14. The system of claim 10, wherein the program code is further executable by said at least one hardware processor to:
receive said at least one new message from a new user;
operate a search engine to retrieve new text passages relevant to said at least one new message from a corpus containing the solution documents or other solution documents;
separately apply the trained machine learning language model to each of multiple sets of input, each of the sets of input comprising said at least one new message and a different one of the new text passages, to generate a candidate clarification question for each of the sets of input; and
present the new user with a selected clarification question out of the candidate clarification questions.
15. The system of claim 14, wherein the program code is further executable by said at least one hardware processor to:
calculate a relevancy score for each of the candidate clarification questions,
wherein the selected clarification question presented to the user is the candidate clarification question having the highest score.
16. The system of claim 14, wherein the program code is further executable by said at least one hardware processor to:
receive, in response to the presentation of the selected clarification question, a new answer from the user; and
use at least one of the clarification question and the new answer to retrieve one or more additional text passages from the corpus, to satisfy an information need of the user as reflected by said at least one new message and the new answer.
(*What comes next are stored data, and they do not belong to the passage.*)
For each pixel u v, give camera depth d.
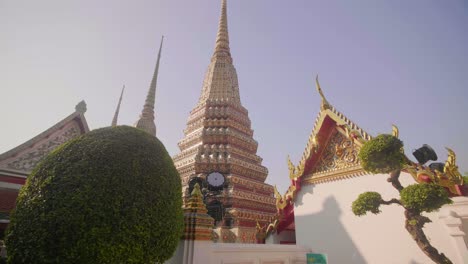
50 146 15.55
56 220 5.46
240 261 9.45
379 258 10.75
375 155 8.78
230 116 33.94
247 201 26.45
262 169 31.41
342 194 12.68
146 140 7.46
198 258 7.99
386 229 10.88
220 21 47.84
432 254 8.04
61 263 5.21
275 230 15.02
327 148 13.99
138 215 5.97
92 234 5.36
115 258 5.41
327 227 12.74
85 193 5.77
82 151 6.56
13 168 13.92
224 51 43.72
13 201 13.51
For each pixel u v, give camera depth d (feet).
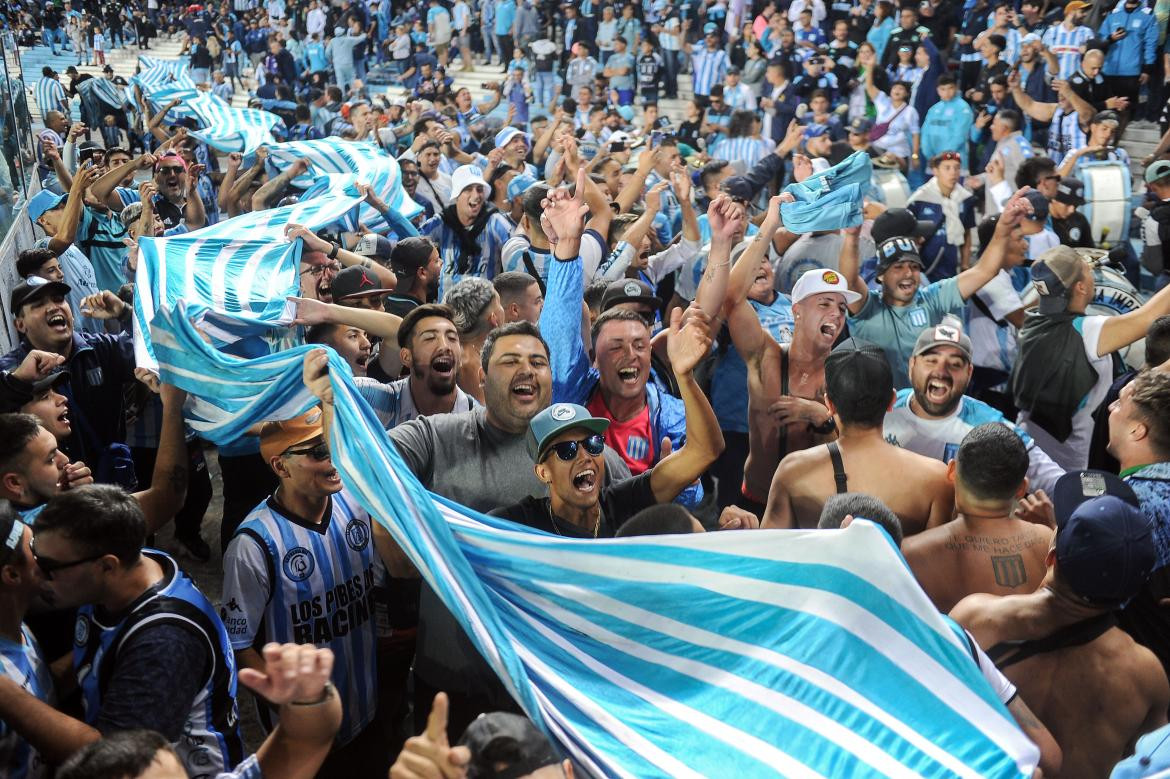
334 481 11.87
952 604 11.10
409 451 12.73
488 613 9.21
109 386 17.52
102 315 19.02
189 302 17.94
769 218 19.07
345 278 18.33
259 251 20.24
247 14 88.69
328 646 12.20
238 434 11.93
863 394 12.47
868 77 47.03
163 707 8.72
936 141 43.93
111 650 9.03
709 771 7.97
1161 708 9.33
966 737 7.86
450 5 77.66
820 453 12.90
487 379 12.71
17. The system of claim 16, wherein the program code is further executable by said at least one hardware processor to:
repeat:
(a) said receive, said operate, said separately apply, and said present of claim 14, and
(b) said receive of claim 16,
with the new answer instead of or in addition to said at least one new message; and
cease said repeating upon receiving an indication that an information need of the user is satisfied.
18. A computer program product comprising a non-transitory computer-readable storage medium having program code embodied therewith, the program code executable by at least one hardware processor to, automatically:
obtain multiple dialogs between users and agents, wherein:
each of the dialogs comprises messages exchanged between one of the users and one of the agents, and
one of the messages of each of the dialogs comprises a reference to a solution document provided by the respective agent;
for each of the dialogs, operate a search engine to retrieve a text passage, relevant to at least one of the messages of the respective dialog, from the respective solution document; and
train a machine learning language model to generate a new clarification question given at least one new message and a multiple new text passages, wherein the training is based on a training set which comprises, for each of the dialogs: said at least one of the messages of the respective dialog, and the text passage retrieved for the respective dialog.
19. The computer program product of claim 18, wherein:
said at least one of the messages comprises the respective clarification question of each of the dialogs, such that:
for each of the dialogs, the text passage retrieved by the search engine is relevant at least to the respective clarification question, and
the training set comprises, for each of the dialogs, the respective clarification question.
20. The computer program product of claim 19, wherein:
said at least one of the messages further comprises an answer of the respective user to the respective clarification question of each of the dialogs, such that:
for each of the dialogs, the text passage retrieved by the search engine is relevant also to the respective answer, and
the training set further comprises, for each of the dialogs, the respective answer.